The question then is whether or not typical tasks may be associated with the typical uses of typical kinds of information. Feldman's (1989) research in public policy indicated that the answer for this particular environment was yes and that policy workers, in finding and using information to resolve typical problems, did so by way of typical tasks, such as preparing written papers, a finding supported by this study. The tasks are typically complex ones for which neither the information needed nor the outcomes required can be specified at the outset (Byström and Järvelin 1995: 194). For example, in preparing an issues paper a policy workers will need to understand how the issued should be defined, which stakeholder perspectives should be represented, the previous positions taken by the organization on the issue and outcomes of previous interventions in the area. Although a similar process is followed for each issues paper, little of the information needed can be specified ahead of task assignment, nor can it usefully be codified into a simple routine.
A final comment on the information use environment relates to attitudes towards risk, originally positioned by Taylor as an attribute of the individual actor. While risk profiles are undoubtedly personal, in the information use environment described in this study, the organizational approach to managing risk, an approach that in a way shielded the individual policy workers, appeared to be more important and so, this dimension was considered as an attribute of organizational style.

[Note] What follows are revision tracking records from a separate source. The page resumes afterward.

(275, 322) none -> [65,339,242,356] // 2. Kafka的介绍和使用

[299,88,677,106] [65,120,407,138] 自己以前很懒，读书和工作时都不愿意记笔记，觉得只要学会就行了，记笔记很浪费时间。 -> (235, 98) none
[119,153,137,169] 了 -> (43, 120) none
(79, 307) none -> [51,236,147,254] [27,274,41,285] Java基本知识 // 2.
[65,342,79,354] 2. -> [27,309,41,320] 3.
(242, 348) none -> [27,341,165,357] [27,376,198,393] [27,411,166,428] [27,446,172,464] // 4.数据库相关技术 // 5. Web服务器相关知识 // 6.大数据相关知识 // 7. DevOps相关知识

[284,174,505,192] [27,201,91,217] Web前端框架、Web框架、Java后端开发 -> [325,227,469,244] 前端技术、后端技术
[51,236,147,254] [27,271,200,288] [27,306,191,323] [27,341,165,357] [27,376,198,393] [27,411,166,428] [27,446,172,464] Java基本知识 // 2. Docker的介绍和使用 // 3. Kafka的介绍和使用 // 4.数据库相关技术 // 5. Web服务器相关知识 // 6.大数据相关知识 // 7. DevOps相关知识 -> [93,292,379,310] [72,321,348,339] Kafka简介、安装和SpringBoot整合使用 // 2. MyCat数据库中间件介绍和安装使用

This study has built on earlier empirical findings, adding to our understanding of the complexities of the judgement of enough information by investigating the phenomenon in a different setting. The major information use environment elements that influenced the judgements of enough information made by public sector policy workers were their social networks, the dimensions of the problems they dealt with and the styles and structures of their organizations. The influence of these factors took effect through an iterative process of information seeking and use activities and feedback on the products of those activities, rather than acting solely at the end of the information seeking process.

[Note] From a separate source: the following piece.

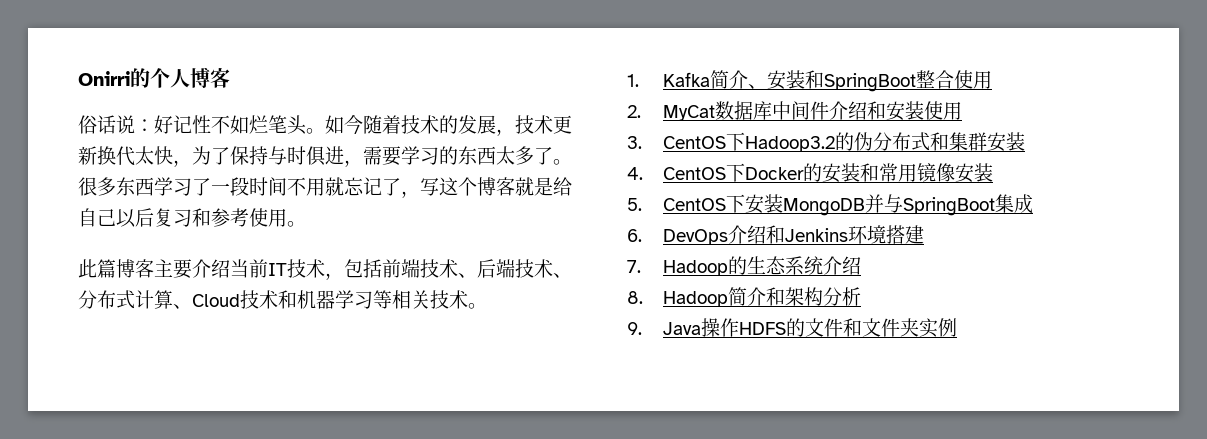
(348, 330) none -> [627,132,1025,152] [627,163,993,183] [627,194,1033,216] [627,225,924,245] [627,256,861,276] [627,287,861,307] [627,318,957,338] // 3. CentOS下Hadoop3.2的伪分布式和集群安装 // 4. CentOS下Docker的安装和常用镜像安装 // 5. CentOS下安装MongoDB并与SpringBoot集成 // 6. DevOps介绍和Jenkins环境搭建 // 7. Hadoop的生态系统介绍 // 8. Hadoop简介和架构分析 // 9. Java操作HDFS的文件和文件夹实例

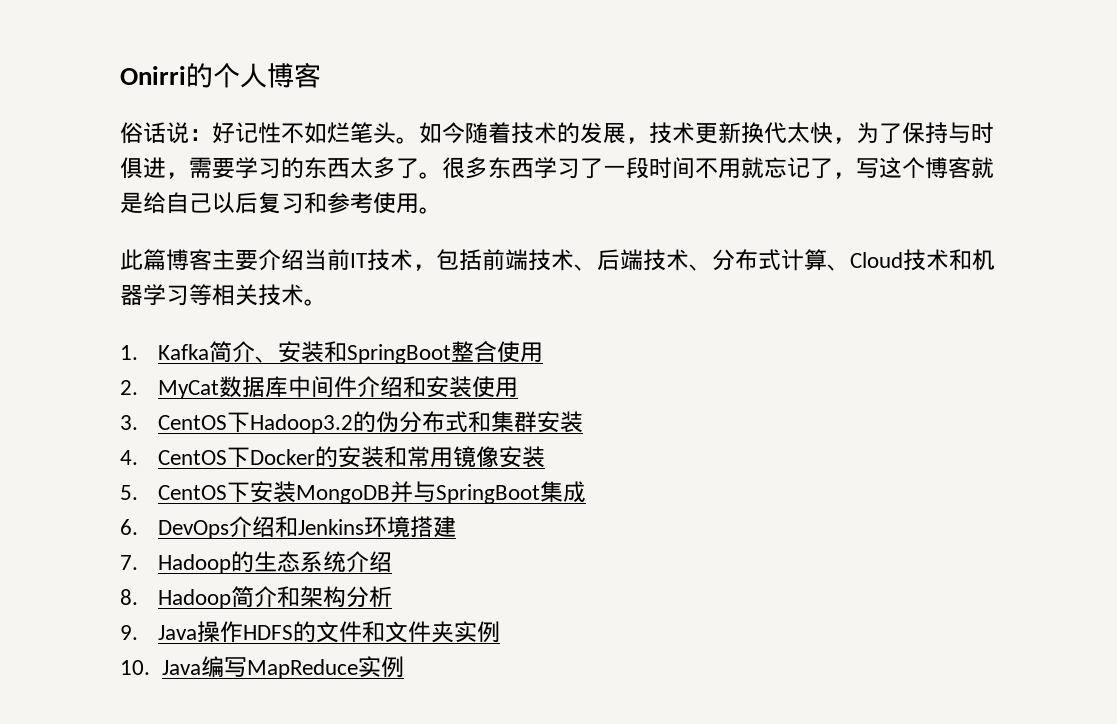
(957, 327) none -> [120,656,404,679] // 10. Java编写MapReduce实例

Applying the information use environment model facilitated the analysis of the information seeking and use behaviour of a particular professional group in a specific context, by focusing attention on the information concerns and sifting these concerns from the broader set of environmental factors. As a provisional and tentative model, it is not without limitations and may be most effective in its current form when working at a high level of granularity. However, the model provides a solid platform from which to analyse contextual factors that influence information seeking and merits further elaboration incorporating the insights of more recent conceptual and empirical research findings.
The comments and advice from reviewers are gratefully acknowledged. The author also wishes to thank the study participants who so willingly shared their experiences of work-based information seeking and use.